INDIGENISATION minister Saviour Kasukuwere has reportedly approached the Police Protection Unit (PPU) seeking to have his security beefed up, claiming his life is in danger.

Report by Everson Mushava

Sources told NewsDay this week that Kasukuwere feared his life was under threat from enemies of the indigenisation and empowerment programme the minister is driving.

The minister is said to have claimed his detractors were also bent on destroying his image by alleging corruption in the indigenisation transactions made by the minister.

Kasukuwere allegedly now moved in a cavalcade of three vehicles including two police officers from the PPU who drove in one vehicle while two Central Intelligence Organisation (CIO) operatives followed in another. Another CIO operative reportedly drove with the minister in his official vehicle.

Kasukuwere, however, dismissed the reports as false saying he had nothing to fear and that he was not a “showman” who moved in a convoy.

“I don’t know anything about that. It could be beerhall talk. Why should I move in a convoy? I am not a showman,” he said yesterday.

PPU spokesperson Inspector Martin Mbokochena also denied the allegations and said his department was responsible only for static guards. He referred further questions to police spokesperson Assistant Commissioner Charity Charamba who said she was not aware of the development.

“I am hearing it from you. I will check, but currently I am in Bulawayo,” Charamba said early this week.

Kasukuwere, Transport minister Nicholas Goche and Mines minister Obert Mpofu have been targeted by the Zimbabwe Anti-Corruption Commission (ZACC) probe. The High Court has, however, blocked the commission from searching the ministers’ offices on a technicality.

The Indigenisation minister has said the move could be the works of his detractors at the Reserve Bank of Zimbabwe who have allegedly been funding ZACC.

Central bank governor Gideon Gono and Kasukuwere have clashed on the indigenisation of banks and have made several exchanges in a war of words that has now spilled into the public domain.

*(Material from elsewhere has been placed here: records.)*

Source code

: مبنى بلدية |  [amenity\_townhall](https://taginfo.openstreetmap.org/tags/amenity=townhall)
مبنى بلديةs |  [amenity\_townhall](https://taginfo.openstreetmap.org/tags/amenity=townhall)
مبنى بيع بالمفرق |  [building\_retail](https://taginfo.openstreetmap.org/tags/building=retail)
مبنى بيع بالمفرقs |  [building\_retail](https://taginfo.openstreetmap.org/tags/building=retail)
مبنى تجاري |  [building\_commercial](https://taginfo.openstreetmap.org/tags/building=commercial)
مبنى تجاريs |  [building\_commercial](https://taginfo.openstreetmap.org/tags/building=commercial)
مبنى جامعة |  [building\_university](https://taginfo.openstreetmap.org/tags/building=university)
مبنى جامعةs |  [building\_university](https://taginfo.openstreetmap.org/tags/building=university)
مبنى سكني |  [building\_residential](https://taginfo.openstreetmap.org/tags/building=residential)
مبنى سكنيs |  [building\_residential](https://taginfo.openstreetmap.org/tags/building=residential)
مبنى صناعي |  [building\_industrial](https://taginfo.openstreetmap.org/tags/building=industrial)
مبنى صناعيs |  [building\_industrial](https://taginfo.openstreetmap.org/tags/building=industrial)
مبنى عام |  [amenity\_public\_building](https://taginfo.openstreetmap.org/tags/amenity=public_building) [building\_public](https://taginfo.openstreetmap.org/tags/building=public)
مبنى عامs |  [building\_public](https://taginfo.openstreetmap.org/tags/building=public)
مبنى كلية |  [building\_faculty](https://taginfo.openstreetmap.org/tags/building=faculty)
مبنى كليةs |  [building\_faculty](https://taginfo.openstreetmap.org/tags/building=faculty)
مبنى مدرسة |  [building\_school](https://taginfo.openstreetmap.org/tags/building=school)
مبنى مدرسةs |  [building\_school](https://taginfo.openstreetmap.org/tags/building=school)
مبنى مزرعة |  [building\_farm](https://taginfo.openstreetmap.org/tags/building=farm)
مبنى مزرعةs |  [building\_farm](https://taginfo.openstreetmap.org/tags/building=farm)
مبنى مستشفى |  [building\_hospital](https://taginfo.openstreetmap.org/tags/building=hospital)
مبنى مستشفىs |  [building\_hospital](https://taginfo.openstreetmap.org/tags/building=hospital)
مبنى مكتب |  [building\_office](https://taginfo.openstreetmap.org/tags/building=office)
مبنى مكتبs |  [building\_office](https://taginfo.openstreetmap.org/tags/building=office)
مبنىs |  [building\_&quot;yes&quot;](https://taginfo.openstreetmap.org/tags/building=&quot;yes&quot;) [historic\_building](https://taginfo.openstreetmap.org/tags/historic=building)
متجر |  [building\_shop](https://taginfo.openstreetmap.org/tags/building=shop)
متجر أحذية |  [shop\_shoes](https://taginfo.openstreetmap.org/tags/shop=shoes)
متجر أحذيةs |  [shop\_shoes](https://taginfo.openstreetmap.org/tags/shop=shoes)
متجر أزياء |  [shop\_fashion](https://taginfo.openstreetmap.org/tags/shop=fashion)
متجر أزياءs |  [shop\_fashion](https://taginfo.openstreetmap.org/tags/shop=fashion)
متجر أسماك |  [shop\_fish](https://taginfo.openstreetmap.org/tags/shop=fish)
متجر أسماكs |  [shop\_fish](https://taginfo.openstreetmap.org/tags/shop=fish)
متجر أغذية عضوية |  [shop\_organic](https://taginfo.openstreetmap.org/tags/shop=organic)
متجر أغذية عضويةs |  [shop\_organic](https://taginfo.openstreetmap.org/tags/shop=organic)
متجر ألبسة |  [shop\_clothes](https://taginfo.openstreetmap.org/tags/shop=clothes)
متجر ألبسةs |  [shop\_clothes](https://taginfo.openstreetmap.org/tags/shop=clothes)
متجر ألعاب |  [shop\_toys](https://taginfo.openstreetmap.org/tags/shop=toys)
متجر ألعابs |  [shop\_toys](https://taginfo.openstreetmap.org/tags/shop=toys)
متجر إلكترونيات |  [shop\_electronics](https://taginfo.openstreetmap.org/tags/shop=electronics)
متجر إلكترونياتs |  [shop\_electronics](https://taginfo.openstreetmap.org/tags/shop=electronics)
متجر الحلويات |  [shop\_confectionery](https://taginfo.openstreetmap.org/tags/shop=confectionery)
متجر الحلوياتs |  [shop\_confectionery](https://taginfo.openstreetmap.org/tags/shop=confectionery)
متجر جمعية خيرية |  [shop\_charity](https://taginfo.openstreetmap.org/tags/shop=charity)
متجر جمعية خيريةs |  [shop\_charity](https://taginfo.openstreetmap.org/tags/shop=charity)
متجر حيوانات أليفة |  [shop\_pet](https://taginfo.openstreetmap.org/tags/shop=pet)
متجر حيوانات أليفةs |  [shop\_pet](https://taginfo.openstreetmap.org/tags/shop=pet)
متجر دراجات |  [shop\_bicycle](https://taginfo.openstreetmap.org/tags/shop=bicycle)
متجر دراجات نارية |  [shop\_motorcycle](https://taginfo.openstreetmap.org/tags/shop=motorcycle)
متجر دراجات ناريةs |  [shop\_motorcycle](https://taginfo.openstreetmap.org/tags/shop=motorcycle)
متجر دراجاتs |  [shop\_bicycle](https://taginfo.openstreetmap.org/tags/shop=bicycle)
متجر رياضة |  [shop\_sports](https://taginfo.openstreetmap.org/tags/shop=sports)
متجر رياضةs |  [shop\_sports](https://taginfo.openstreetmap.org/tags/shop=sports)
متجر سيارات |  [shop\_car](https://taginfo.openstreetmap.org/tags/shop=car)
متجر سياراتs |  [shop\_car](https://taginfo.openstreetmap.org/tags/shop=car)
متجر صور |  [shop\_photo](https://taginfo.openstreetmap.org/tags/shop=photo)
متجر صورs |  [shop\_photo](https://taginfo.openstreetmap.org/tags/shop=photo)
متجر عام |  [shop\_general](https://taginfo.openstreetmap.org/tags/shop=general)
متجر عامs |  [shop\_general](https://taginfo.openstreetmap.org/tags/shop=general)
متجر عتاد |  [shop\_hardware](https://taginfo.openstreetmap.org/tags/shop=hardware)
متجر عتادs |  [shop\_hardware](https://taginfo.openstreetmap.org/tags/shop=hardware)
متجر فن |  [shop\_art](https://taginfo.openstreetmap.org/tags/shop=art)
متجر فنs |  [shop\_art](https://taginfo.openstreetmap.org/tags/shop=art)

Kasukuwere accused Gono of trying to derail the indigenisation drive.

Last week, Tsholotsho MP Jonathan Moyo, apparently fighting in Kasukuwere’s corner, invigorated his tirade against Gono, accusing him of sabotaging the indigenisation policy.

Gono has accused proponents of the indigenisation drive of being ill-advised.

“Some of those accusing me of undermining indigenisation now, were either still youngsters then or anti-Zanu PF donor-funded expatriates,” he said recently, in what seemed to be an attack on both Moyo and Kasukuwere.

Gono too was this week reportedly said to have received threats on his life and had left the country, allegedly fleeing the threats.

The central bank governor, however, immediately denied the allegations and said he was in Egypt on business.